Alford of the Mirror asked: ‘What restraints are you asking us to put on what we report?’

Hargreaves said: ‘None. Except the common-sense ones. We don’t want you to make a meal of it. We all have a responsibility in this matter, which I’m sure you all feel. We must not alarm the public. If you consider, from what you have heard here, that we are taking every possible precaution to safeguard your readers, and to find the cause of the crisis and deal with it energetically, we would naturally like you to say so. If you don’t, then I would be extremely grateful if you would tell us now, so that at least we know what we are in for! If there is anything we have overlooked, we would, believe me, be only too happy to have the omission put right.’

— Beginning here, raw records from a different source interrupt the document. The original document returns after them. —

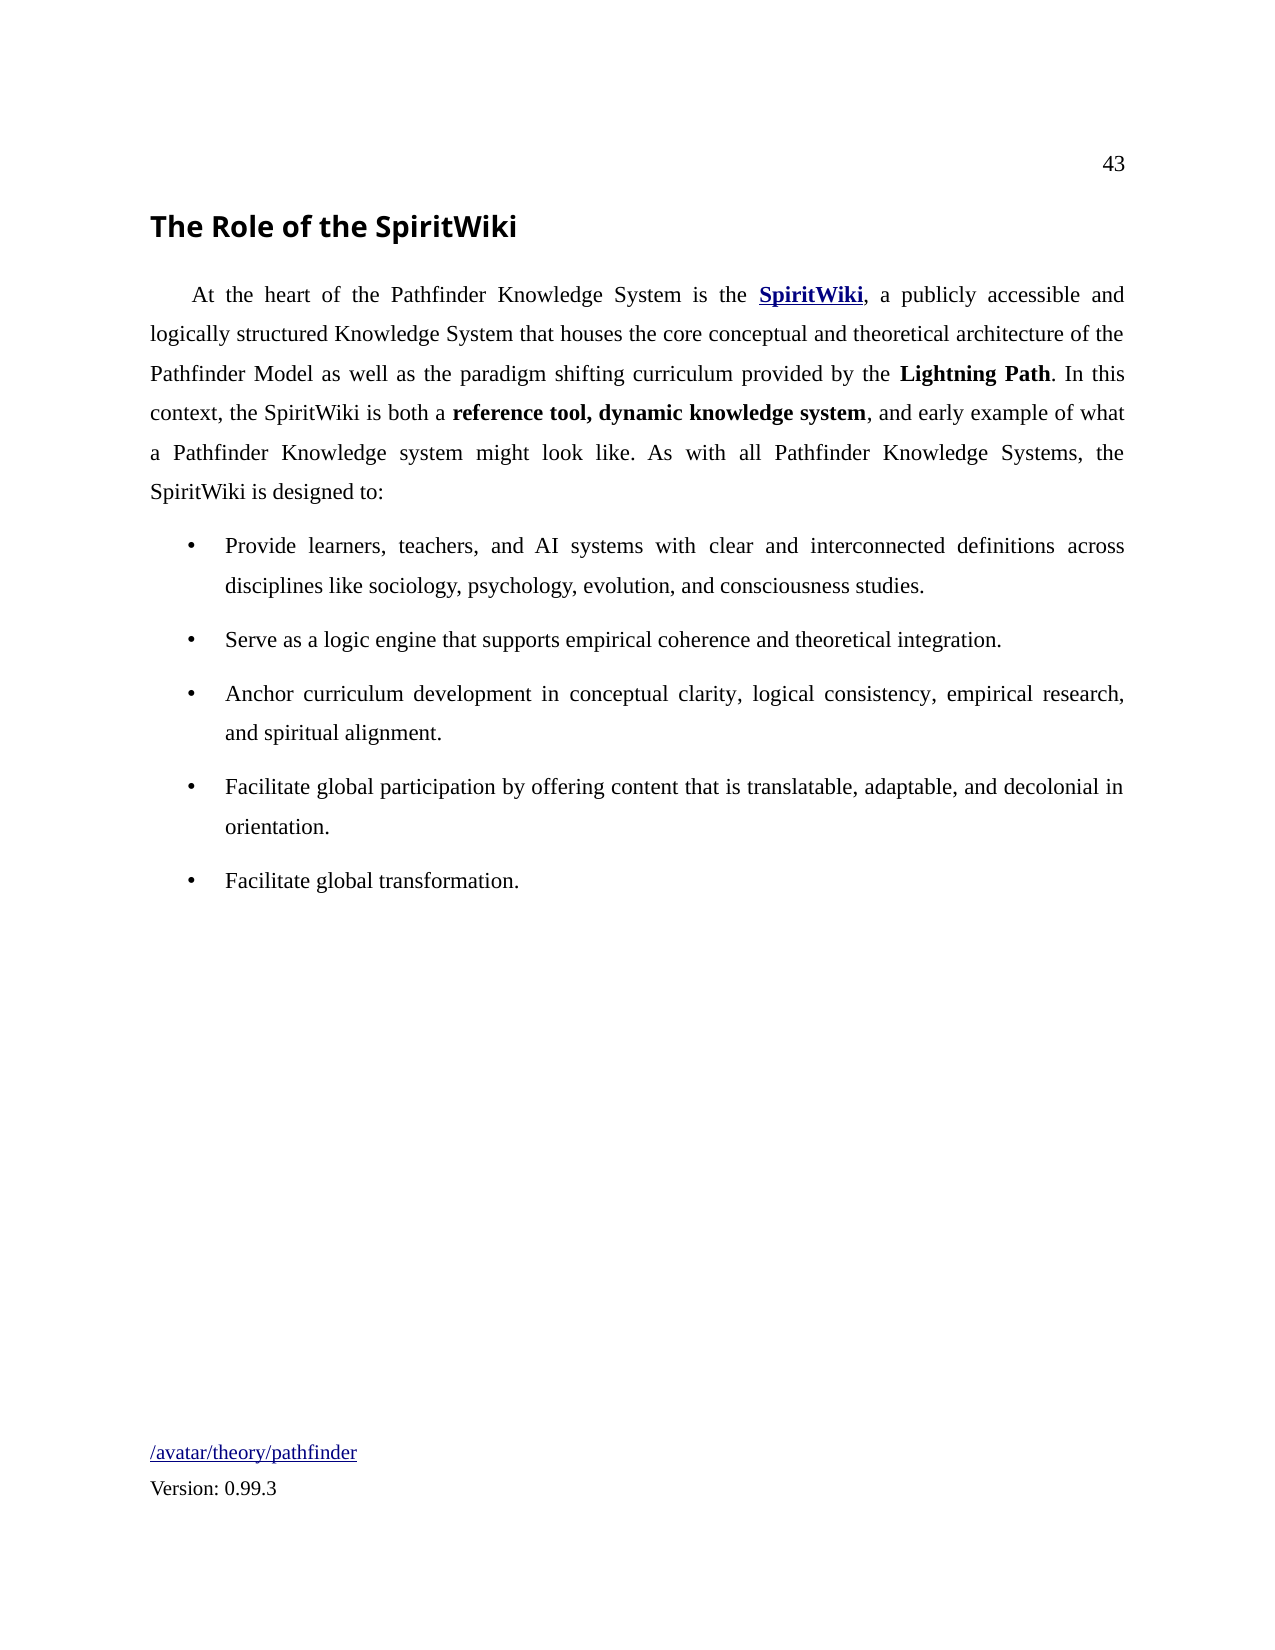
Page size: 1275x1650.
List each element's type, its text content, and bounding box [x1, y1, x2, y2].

subtitle The Role of the SpiritWiki [150, 206, 1125, 246]
list Facilitate global transformation. [187, 867, 1125, 893]
text At the heart of the Pathfinder Knowledge System is the SpiritWiki, a publicly accessible and logically structured Knowledge System that houses the core conceptual and theoretical architecture of the Pathfinder Model as well as the paradigm shifting curriculum provided by the Lightning Path. In this context, the SpiritWiki is both a reference tool, dynamic knowledge system, and early example of what a Pathfinder Knowledge system might look like. As with all Pathfinder Knowledge Systems, the SpiritWiki is designed to: [150, 281, 1125, 504]
list Provide learners, teachers, and AI systems with clear and interconnected definitions across disciplines like sociology, psychology, evolution, and consciousness studies. [187, 532, 1125, 598]
list Anchor curriculum development in conceptual clarity, logical consistency, empirical research, and spiritual alignment. [187, 680, 1125, 746]
list Facilitate global participation by offering content that is translatable, adaptable, and decolonial in orientation. [187, 773, 1125, 839]
list Serve as a logic engine that supports empirical coherence and theoretical integration. [187, 626, 1125, 652]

Soliss said: ‘I myself have no criticisms of that sort, but I would like to address one question personally to Mr Seff.’

For the first time Seff appeared to be tense. ‘Yes?’

The whole room had gone quiet, and everyone seemed to sense that Soliss had now bracketed his aim and was about to fire his heavy artillery…

‘I must ask you not to regard my question as an impertinence,’ he said carefully. ‘We are dealing with vital issues, and since the freedom of the press is — commendably — to be observed, I intend to exert it to the full.’

Seff said: ‘I am sure, Mr Soliss, that any question you ask on behalf of your paper would never be regarded as an impertinence.’

‘Thank you. Then would you please tell us how many drinks you had that evening prior to the moment when Project 3 ran out of control?’

‘To the best of my knowledge and belief, three large whiskies. And now do you mind if I ask you one?’

‘Go ahead.’

‘Before coming to this conference and asking the extremely astute and carefully considered questions that you have just been asking, you must presumably have had lunch somewhere. May I ask you what you laced it with?’

‘A fairly immoderate quantity of good Scotch.’

‘Thank you very much.’

* * *

The Seffs did not speak to each other until the plane had levelled off on a northerly heading. Below them London impersonated Cinerama and curved away in all directions, changing its angle slightly every now and then as the pilot corrected small variations in the aircraft’s attitude. The big, red-lit ‘T’ which marked the threshold of the runway had now been reduced to six-point type, and the network of runways looked hopelessly small — surely not large enough to land a paper dart. And all the lights of the city seemed to pulsate like stars. A thousand feet below the little Dove a huge airliner, its navigation light flashing rhythmically, was nosing its way in, losing height and dropping away from them now, as its captain sought to render the airfield larger by getting closer to it; until finally the runway would open out before him, an illuminated study in perspective, and offer a sure pathway for the fat tyres of his ship. What more satisfying, thought Seff, than the moment when the runway would come up under the belly of the big plane, just at the right angle, to scoop it up at precisely the right instant, with a squeal of tyres and a momentary smell of hot rubber and brakes? A superlative exercise in mechanical perfection.